The Construction Playbook has been heralded as the roadmap to help the industry get on track with combatting these issues, and one of its core elements is encouraging the aggregation of public works projects. By doing this, more detailed programmes of work are created, and the industry gets a much clearer pipeline, meaning that longer-term solutions can drive real value for customers.

What this means for Collida and Willmott Dixon is that we can better collaborate with customers to thoroughly understand and appraise each project at the earliest possible stage, developing a brief and the right delivery strategy to ensure success.

An example of this is our development solutions approach, which offers early engagement with a customer to help them keep control, unlock, and retain value in their assets through a range of development focussed consultancy solutions and services. This is a similar approach to that taken by Westminster City Council and our work with them at Paddington Basin.

Taken piece by piece, the overall project comprised a 22-storey BTR unit which provided 197 new affordable homes, a church refurbishment, several retail units and Marylebone Boys’ School, a seven-storey build covering 840 school places.

However, by taking a holistic approach and combining the individual projects as an overall £85m programme of works, we were able to better work with the council to achieve economies of scale and collaborative working across the supply chain, meaning that we could deliver truly affordable homes and community infrastructure.

A SUSTAINABLE SOLUTION

One of the Construction Playbook’s key objectives is to ensure that the industry is taking strides towards the UK’s 2050 carbon net zero commitment, making it mission critical that any solutions to the housing crisis aren’t just quick fixes, but ones with sustainability at their core.

The Collida way of doing this to combine significant amounts of pre-manufactured value with true net zero thinking. Our Collida Living platform has been informed by significant market research, which has helped us in understanding our customers pain points, developing product solutions to address each, and – most critically - capturing those aspects of design that importantly create homes not houses.

Collida Living addresses the challenges and opportunities that our customers face, through our kit of parts platform - a suite of digitally pre-authored components, which can be assembled to create housing solutions suitable for any size and shape of development opportunity.

Developed in partnership with Architype, our designs anticipate the future homes standard 2025 and the national drive for sustainability, being both spatially adaptable, and delivering net zero carbon in operation with alongside Passivhaus certification. Aligning these with cutting edge technology produces efficiencies at every stage – for example the creation of rapid digital optioneering and feasibility production.

THE WAY FORWARD

The construction industry is under no illusions as to the challenge it faces with the housing crisis. When the government announced its target of building 300,000 new homes per year by the mid-2020s, the rate at which houses were being build meant that we were already eight years behind schedule.

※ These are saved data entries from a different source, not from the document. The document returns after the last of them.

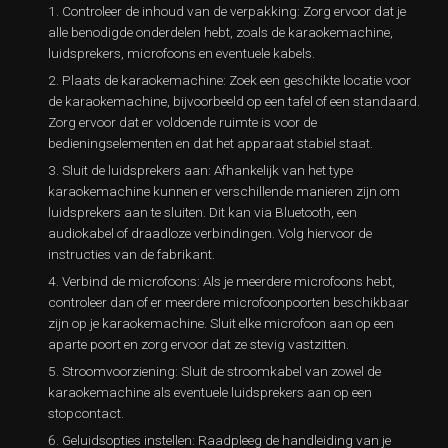
Controleer de inhoud van de verpakking: Zorg ervoor dat je
alle benodigde onderdelen hebt, zoals de karaokemachine,
luidsprekers, microfoons en eventuele kabels.
Plaats de karaokemachine: Zoek een geschikte locatie voor
de karaokemachine, bijvoorbeeld op een tafel of een standaard.
Zorg ervoor dat er voldoende ruimte is voor de
bedieningselementen en dat het apparaat stabiel staat.
Sluit de luidsprekers aan: Afhankelijk van het type
karaokemachine kunnen er verschillende manieren zijn om
luidsprekers aan te sluiten. Dit kan via Bluetooth, een
audiokabel of draadloze verbindingen. Volg hiervoor de
instructies van de fabrikant.
Verbind de microfoons: Als je meerdere microfoons hebt,
controleer dan of er meerdere microfoonpoorten beschikbaar
zijn op je karaokemachine. Sluit elke microfoon aan op een
aparte poort en zorg ervoor dat ze stevig vastzitten.
Stroomvoorziening: Sluit de stroomkabel van zowel de
karaokemachine als eventuele luidsprekers aan op een
stopcontact.
Geluidsopties instellen: Raadpleeg de handleiding van je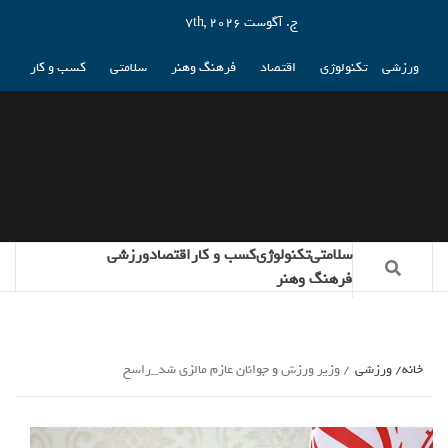
ج. آگوست 7th, 2026
ورزشی
تکنولوژی
اقتصاد
فرهنگ وهنر
سلامتی
کسب و کار
سلامتی
تکنولوژی
کسب و کار
اقتصاد
ورزشی
فرهنگ وهنر
خانه
ورزشی
وزیر ورزش و جوانان عازم مالزی شد_راسخ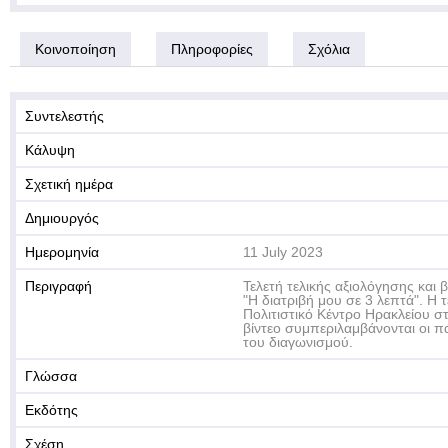
Κοινοποίηση
Πληροφορίες
Σχόλια
Συντελεστής
Κάλυψη
Σχετική ημέρα
Δημιουργός
Ημερομηνία
11 July 2023
Περιγραφή
Τελετή τελικής αξιολόγησης και 
"Η διατριβή μου σε 3 λεπτά". Η
Πολιτιστικό Κέντρο Ηρακλείου στ
βίντεο συμπεριλαμβάνονται οι 
του διαγωνισμού.
Γλώσσα
Εκδότης
Σχέση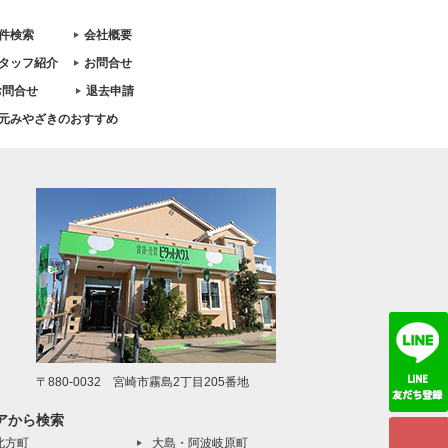
件検索
会社概要
タッフ紹介
お問合せ
お問合せ
退去申請
元みやざきのおすすめ
〒880-0032 宮崎市霧島2丁目205番地
アから検索
北方町
大島・阿波岐原町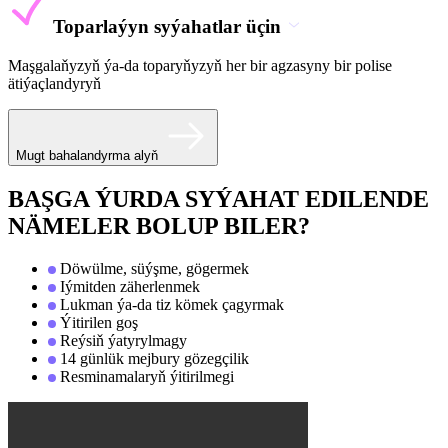
Toparlaýyn syýahatlar üçin
Maşgalaňyzyň ýa-da toparyňyzyň her bir agzasyny bir polise
ätiýaçlandyryň
Mugt bahalandyrma alyň
BAŞGA ÝURDA SYÝAHAT EDILENDE
NÄMELER BOLUP BILER?
Döwülme, süýşme, gögermek
Iýmitden zäherlenmek
Lukman ýa-da tiz kömek çagyrmak
Ýitirilen goş
Reýsiň ýatyrylmagy
14 günlük mejbury gözegçilik
Resminamalaryň ýitirilmegi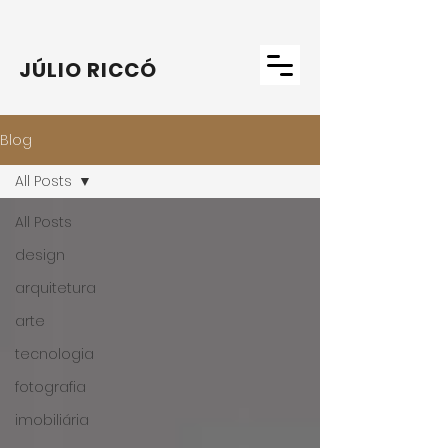
JÚLIO RICCÓ
Blog
All Posts
All Posts
design
arquitetura
arte
tecnologia
fotografia
imobiliária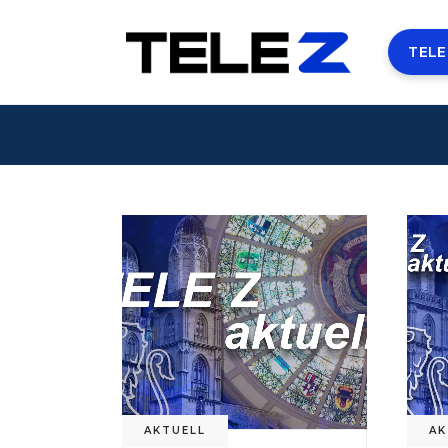
TELE
AKTUELL
AK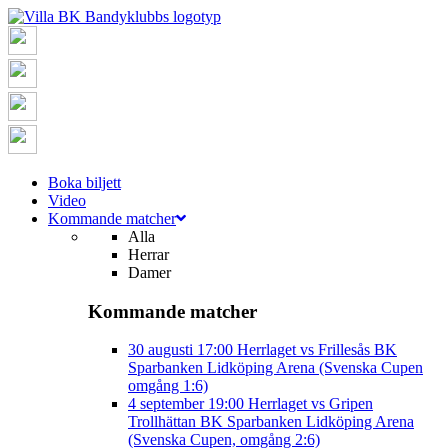
Boka biljett
Video
Kommande matcher
Alla
Herrar
Damer
Kommande matcher
30 augusti
17:00
Herrlaget vs Frillesås BK
Sparbanken Lidköping Arena (Svenska Cupen
omgång 1:6)
4 september
19:00
Herrlaget vs Gripen
Trollhättan BK
Sparbanken Lidköping Arena
(Svenska Cupen, omgång 2:6)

However, progress is being made. Homes England has pledged more than £12bn of investment into affordable homes over the next five years, and this is beginning to feed down to those with real plans for tackling the crisis in a sustainable, long-term way.

When you look back at the post-war social housing boom, it’s important to remember that many of those eight-out-of-ten were not intended as much more than a temporary solution.

The difference between how the crisis was solved then and how we are approaching it today is stark, and the environmentally-sound, MMC-based approach that we at Collida take will serve to bring a completely refreshed approach to creating affordable homes – one with placemaking at its heart.